Teens are particularly susceptible to constant aches and pains due to their high rate of growth and development. For this reason, a mattress that conforms to the right extent can be highly beneficial for adolescent sleepers. The comfort layer — or topmost layer — of the mattress is often the most telling feature in terms of evaluating conforming ability. Mattresses with thick comfort layers made of materials like memory foam and/or latex tend to conform much more closely than models with thin comfort layers or layers made of less-durable polyfoam.
Mattresses sold today fall into five common types: foam, innerspring, hybrid, latex, and airbeds. The chart below rates each mattress type for its conforming ability:
As you can see, foam mattresses are unmatched for their levels of conforming and pressure relief. In fact, that’s one of the standout features of this mattress type, and it’s a large reason why many of our top mattress picks for teens are foam mattresses.
Foam mattresses have high-density polyfoam in the support layer, with comfort layers of polyfoam or memory foam. Because they’re made entirely of foam, these mattresses are prized for their superior conforming and pressure point relief. Foam mattresses conform closely to the sleeper’s body, which creates the feeling of sleeping “in” as opposed to “on” the mattress.
As a result, these mattresses have the potential to trap body heat. Although, this can be mitigated to a certain extent if the comfort layers include cooling materials like gel (as the Tuft & Needle Mint, Brooklyn Bedding Bowery, and Purple Mattress all do), or copper (as the Layla Mattress does). Foam mattresses also tend to sleep cooler if they have a firmer firmness rating.
However, not all sleepers find the “hugging” sensation of a memory foam mattress comfortable. For these sleepers, another mattress type may be more comfortable, but still provide a decent amount of conforming, depending on the materials used in their comfort layers.
Innerspring mattresses use steel coils for their support layer, along with a base polyfoam layer, and foam comfort layers of at least 1 inch or more. Generally, innerspring mattresses are not known for their conforming ability, since they use a uniform coil grid in their support core and have thinner comfort layers. However, several innerspring mattresses stand out from the norm, such as the Saatva, our Best Mattress for Teenage Stomach Sleepers.

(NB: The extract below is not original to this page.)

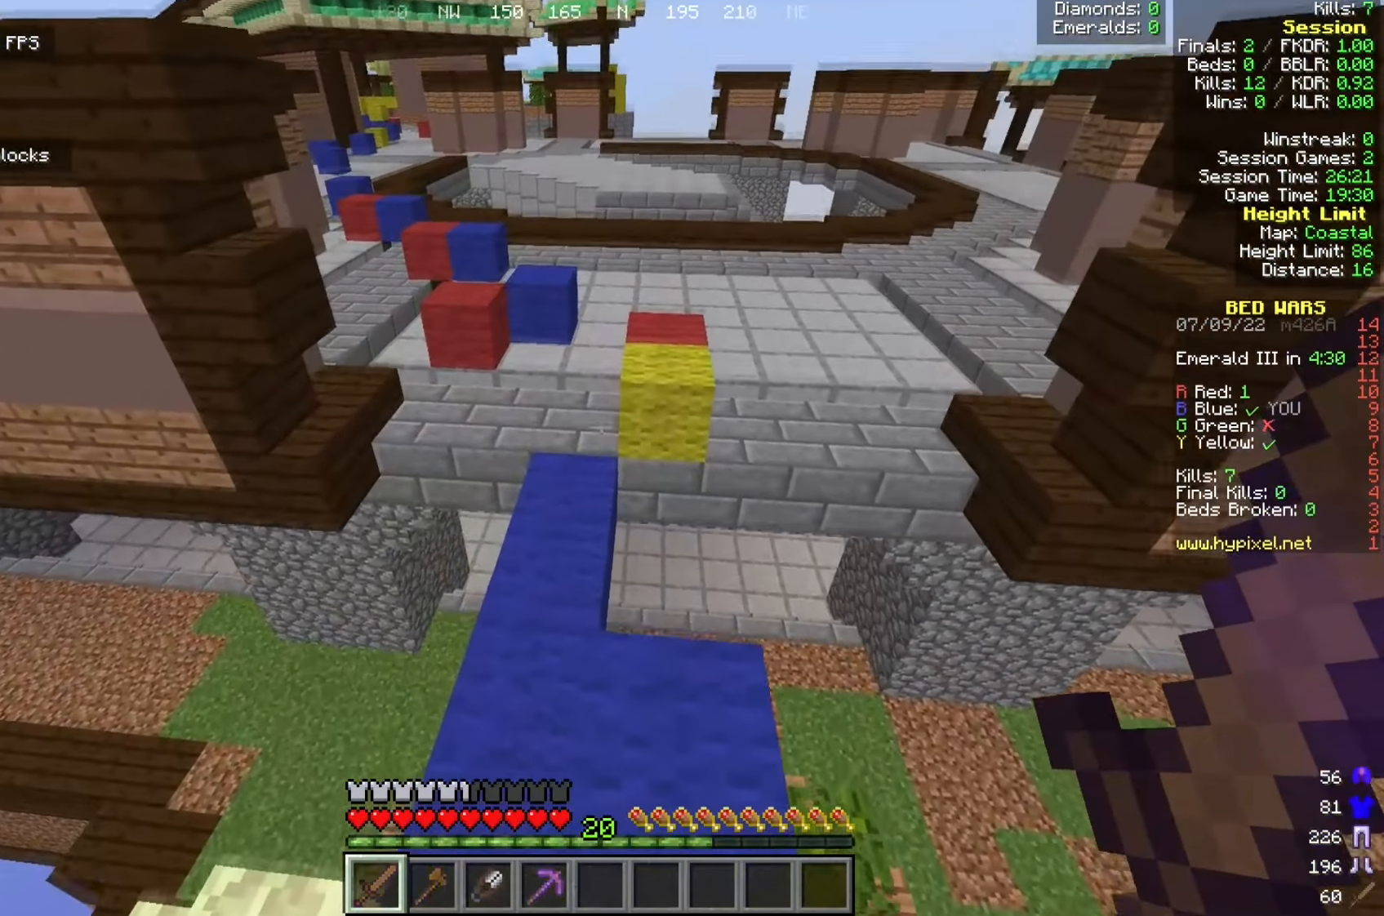
{"keys": ["w"], "mouse": [], "events": []}
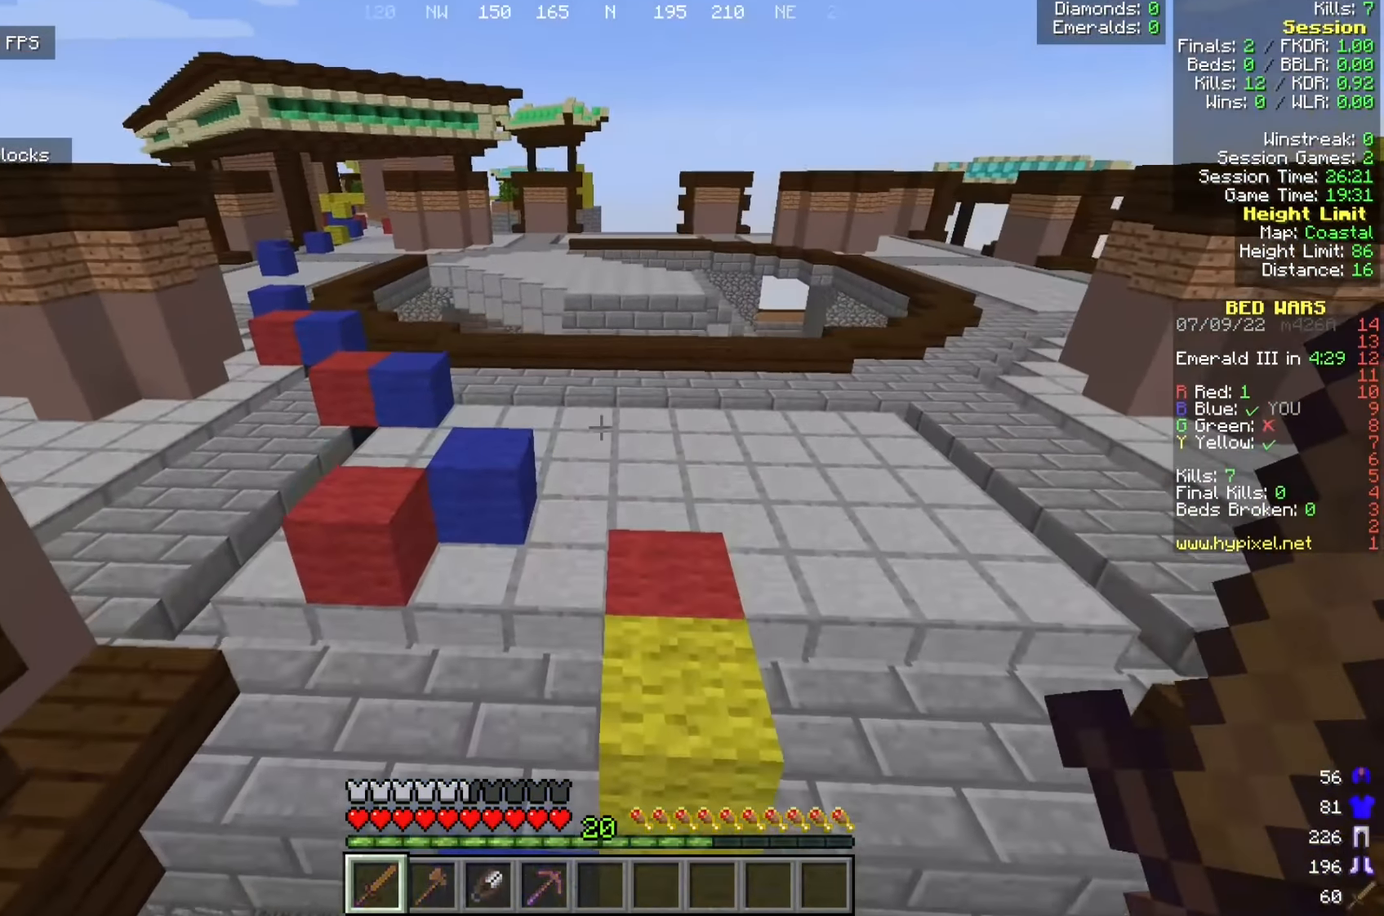
{"keys": ["w"], "mouse": [], "events": []}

Innerspring mattresses like the Saatva feature much thicker-than-average comfort layers. This makes these beds a better choice for sleepers who require some level of conforming, but not so much that they become a heat trap, or in the case of stomach sleepers, allow them to sink too deeply into the mattress.
Hybrid mattresses combine elements of foam and innerspring mattresses in their design. Rather than a uniform coil grid, these beds feature a support core of individually pocketed coils above a base layer of polyfoam, and topped by at least 2 inches of memory foam or latex. Pocketed coils offer more contouring than traditional innerspring grids, while the thicker comfort layers (and use of conforming materials like memory foam) enhance the bed’s overall pressure relieving qualities.
Hybrid mattresses can be a good choice for teens who want a mix of conforming and support. They often sleep cooler than all-foam beds, but not quite as cool as innerspring mattresses. However, hybrid mattresses can be more expensive, so they may not always make financial sense for teenagers who may only use the mattress for a few years.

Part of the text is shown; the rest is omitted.